Für Gustave Caibotta wurden seit der Wiederentdeckung seiner Kunst in den 1970er Jahren viele erfolgreiche Definitionen erfunden: „konzeptioneller Impressionist“, „Impressionist-Urbanist“, „Impressionist-Realist“. In jedem Fall versuchten Kunsthistoriker, einen Platz für Kaibotta in dem scheinbar etablierten Wertesystem zu finden, in einem ausgewogenen und durchdachten Schema, in dem die Künstler hierarchisch in erste, zweite und alle nachfolgenden Figuren unterteilt wurden. Kaibott, wenn nicht zerstört, gezwungen, genau zu überarbeiten. Alles war so einfach: hier
Monet,
Renoir und
Degas - Sie sind Sterne und Säulen. Und von ihnen müssen die Leitzeichen der neuen Kunst gesucht werden. Auf der anderen Seite gibt es akademische retrograde Künstler, für die die Handlung immer noch wichtig war, nicht die Technik, das heißt, nicht die Perfektion der Farben. Und plötzlich aus der geheimen Familiensammlung ans Licht kommen
„Paris. Regentag und
"Brücke Europas",
"Parkettboden" und
"Mann auf dem Balkon". Sie sind so modern und greifbar, dass selbst ohne stilistische Innovation niemand Kaibotta im Akademikerlager aufnehmen kann.
Seit 50 Jahren findet die Forschung für Kaibotta einen würdigen Platz in der Kunstgeschichte (natürlich modern) und sein Werk gewinnt rasch an Auktionswert. Eine Skizze einer Figur für das Gemälde „Bridge of Europe“ wurde 2018 für 8 Millionen US-Dollar verkauft. Vollbilder erreichen eine Marke von 18 Millionen. Und wenn die städtischen Leinwände, die das Leben eines wiederaufgebauten, industriellen, zeremoniellen Paris festlegten, direkt in die Museen gelangten, werden Kaibotts Vorortgrundstücke größtenteils versteigert. Nicht, weil sie es natürlich nicht wert sind, Museen zu besuchen. Es ist nur so, dass diese Werke sicher in die Kunstgeschichte passen, neben Monet und
PissarroSie haben das etablierte System nicht geknackt.
"Dahlien im Garten von Petit-Gennevilliers" - einer dieser fast kanonischen Impressionisten arbeitet mit dichten Sonnenflecken und blauen Schatten auf dem weißen Gips des Hauses. Ihr Kybott schrieb ein Jahr vor seinem Tod.
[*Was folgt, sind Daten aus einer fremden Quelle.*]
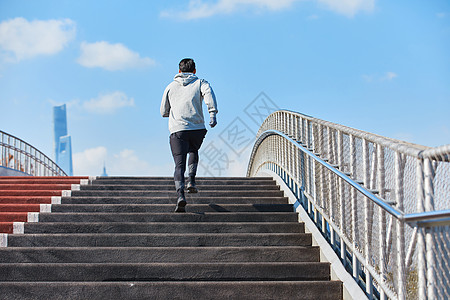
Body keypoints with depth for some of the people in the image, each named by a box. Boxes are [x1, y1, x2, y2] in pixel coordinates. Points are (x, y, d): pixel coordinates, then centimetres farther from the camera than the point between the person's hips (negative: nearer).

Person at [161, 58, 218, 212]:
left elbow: (164, 112, 22)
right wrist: (213, 114, -22)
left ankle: (180, 194, -26)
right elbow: (208, 93, -11)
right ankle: (191, 181, 12)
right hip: (197, 128, 0)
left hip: (177, 130, 0)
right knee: (193, 151, 30)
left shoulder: (171, 87, 20)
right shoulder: (200, 83, 13)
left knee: (179, 165, -5)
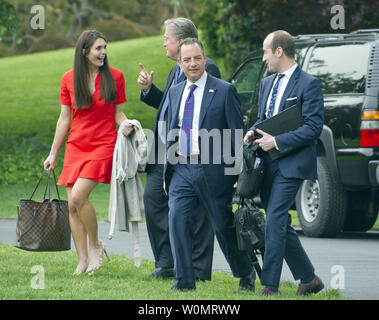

Zu dieser Zeit schrieb er ziemlich selten: Er kaufte ein Herrenhaus in der Stadt Petit Genvilliers, hob Blumen auf und baute Boote, sammelte Briefmarken und schrieb ein Buch über Philatelie, legte die Regeln für eine nationale Regatta fest und war Stadtrat. Impressionistische Ausstellungen, an denen er teilnahm und für die die Organisation Kaibott oft bezahlte, sind längst vorbei. Er kann alle Geschäfte und Reisen in Erwartung der Blüte seltener Orchideen verschieben. Er starb, als er im Garten arbeitete.
Kaibotta war 40, als er in den Pariser Vorort Petit-Gennevilliers aufbrach - und er lebte hier nur 6 Jahre. Wenn ihn in diesen Jahren etwas dazu brachte, seinen Pinsel zu nehmen, dann nur Blumen und Segelboote - zwei Leidenschaften, die so stark waren, dass sie die Leidenschaft zum Schreiben wiederbelebten, fast schon ausgestorben. Diese Arbeiten sind immer makellos und luftig, der Blickwinkel wird leicht und kühn in ihnen verschoben (Kaibotts Lieblingstechnik), die Blumen scheinen über den Bildraum hinauszugehen und wachsen fast zu Füßen des Betrachters. Kritiker sagen oft, dass die Arbeit der Caibotta im Kontext des Impressionismus nicht revolutionär ist: Solche Gemälde sind in Monet und Pissarro zu finden. Dies ist jedoch nicht ganz richtig. Der Kaibotte-Ingenieur kann nicht wie Monet schreiben - er wirft unachtsam Sonnenflecken auf den Gartenweg und löst die Silhouette einer Frau in der heißen Luft auf, aber mit Vergnügen und technischer Präzision schreibt er Befestigungen entlang der Gewächshausrampe. Wie einst - Bolzen beim Bau der Europabrücke.